Material provided
-*-

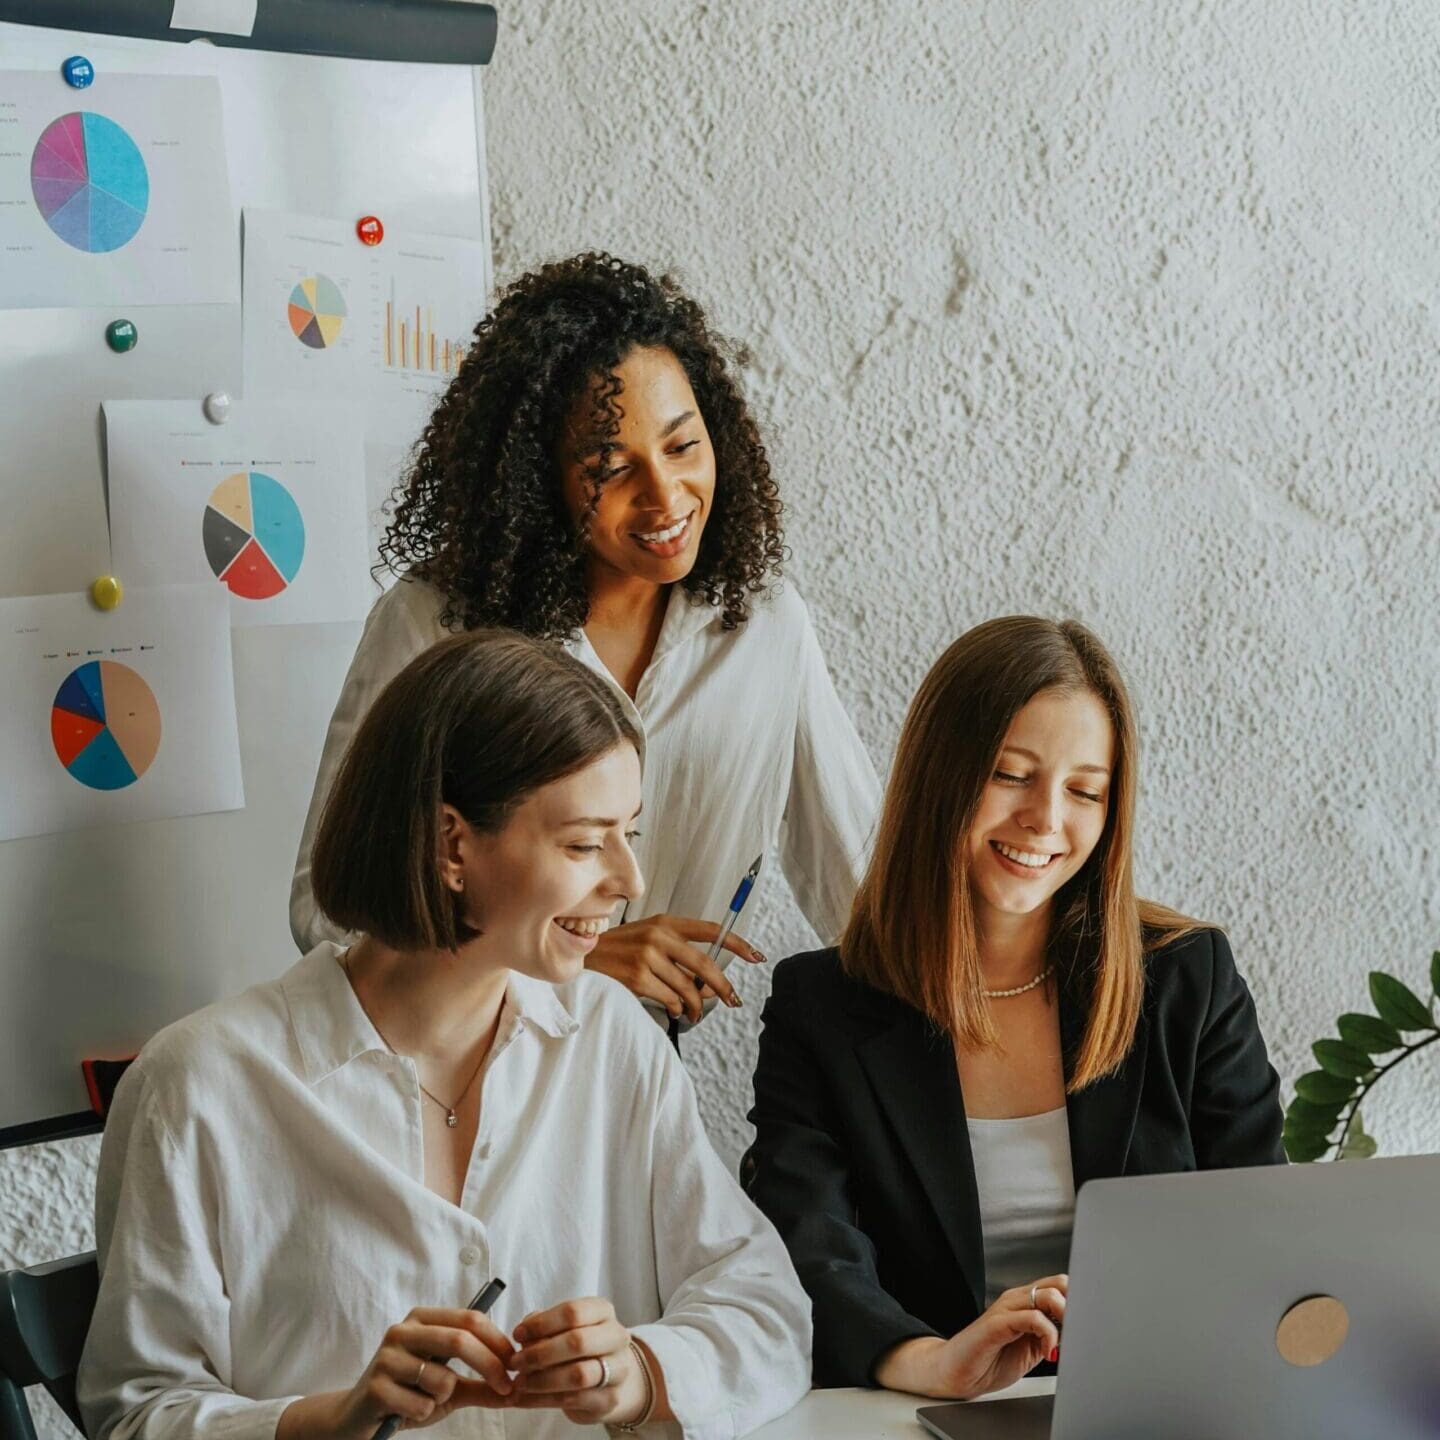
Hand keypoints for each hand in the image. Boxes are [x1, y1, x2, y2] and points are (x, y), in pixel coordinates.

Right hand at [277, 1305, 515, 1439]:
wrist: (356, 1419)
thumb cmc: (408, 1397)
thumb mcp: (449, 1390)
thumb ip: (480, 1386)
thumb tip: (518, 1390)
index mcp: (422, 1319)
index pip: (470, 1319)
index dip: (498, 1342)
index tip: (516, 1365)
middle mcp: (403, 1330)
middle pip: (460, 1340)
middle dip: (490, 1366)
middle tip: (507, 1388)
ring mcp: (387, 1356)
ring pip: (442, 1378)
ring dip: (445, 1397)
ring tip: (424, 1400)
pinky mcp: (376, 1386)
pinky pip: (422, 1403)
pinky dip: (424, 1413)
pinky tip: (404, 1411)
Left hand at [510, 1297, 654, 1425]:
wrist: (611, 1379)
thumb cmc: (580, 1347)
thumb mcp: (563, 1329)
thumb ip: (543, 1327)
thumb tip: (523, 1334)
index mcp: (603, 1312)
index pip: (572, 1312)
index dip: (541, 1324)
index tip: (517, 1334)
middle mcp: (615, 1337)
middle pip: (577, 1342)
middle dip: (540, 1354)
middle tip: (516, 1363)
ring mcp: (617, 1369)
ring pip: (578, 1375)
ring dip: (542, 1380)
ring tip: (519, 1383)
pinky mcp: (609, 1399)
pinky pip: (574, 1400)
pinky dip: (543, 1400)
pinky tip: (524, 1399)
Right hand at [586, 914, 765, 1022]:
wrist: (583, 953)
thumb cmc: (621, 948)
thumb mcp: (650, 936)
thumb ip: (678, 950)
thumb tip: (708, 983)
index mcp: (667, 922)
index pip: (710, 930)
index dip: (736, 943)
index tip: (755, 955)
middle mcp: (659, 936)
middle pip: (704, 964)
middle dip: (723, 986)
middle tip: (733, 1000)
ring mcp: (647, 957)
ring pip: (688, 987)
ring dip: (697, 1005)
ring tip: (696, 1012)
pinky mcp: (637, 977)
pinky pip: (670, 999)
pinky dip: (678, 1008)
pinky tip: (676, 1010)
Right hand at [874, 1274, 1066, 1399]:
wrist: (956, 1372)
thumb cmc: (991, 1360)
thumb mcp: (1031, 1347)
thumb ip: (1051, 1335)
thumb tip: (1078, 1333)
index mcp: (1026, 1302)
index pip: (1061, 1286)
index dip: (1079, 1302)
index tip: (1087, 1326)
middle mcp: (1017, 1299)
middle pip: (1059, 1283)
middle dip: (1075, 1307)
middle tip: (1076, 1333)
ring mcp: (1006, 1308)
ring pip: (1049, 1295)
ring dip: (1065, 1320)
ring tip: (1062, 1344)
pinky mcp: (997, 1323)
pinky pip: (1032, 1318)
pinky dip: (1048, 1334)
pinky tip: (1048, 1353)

-*-

Problem requirements
Search the data above for the word "Right" and show every line that has it.

Result below
Right hand at [277, 1305, 515, 1439]:
Right hand at [586, 914, 765, 1022]:
Right hand at [874, 1274, 1066, 1399]:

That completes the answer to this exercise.